What you have to do
Look below for the line that has "system in order". Set down the lines from there through the line that has "human error due to the complicated operating", exactly as written.

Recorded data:
————————

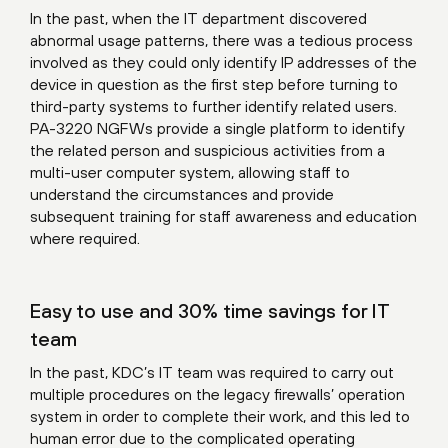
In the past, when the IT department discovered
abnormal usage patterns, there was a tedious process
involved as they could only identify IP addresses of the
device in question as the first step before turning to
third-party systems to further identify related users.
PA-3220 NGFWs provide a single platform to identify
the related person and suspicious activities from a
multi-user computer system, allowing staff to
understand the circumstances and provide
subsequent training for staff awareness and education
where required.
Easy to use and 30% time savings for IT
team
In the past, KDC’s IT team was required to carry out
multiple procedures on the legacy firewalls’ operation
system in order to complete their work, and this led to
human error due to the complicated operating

————————

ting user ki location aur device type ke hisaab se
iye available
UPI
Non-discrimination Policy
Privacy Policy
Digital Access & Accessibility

————————

The answer
system in order to complete their work, and this led to
human error due to the complicated operating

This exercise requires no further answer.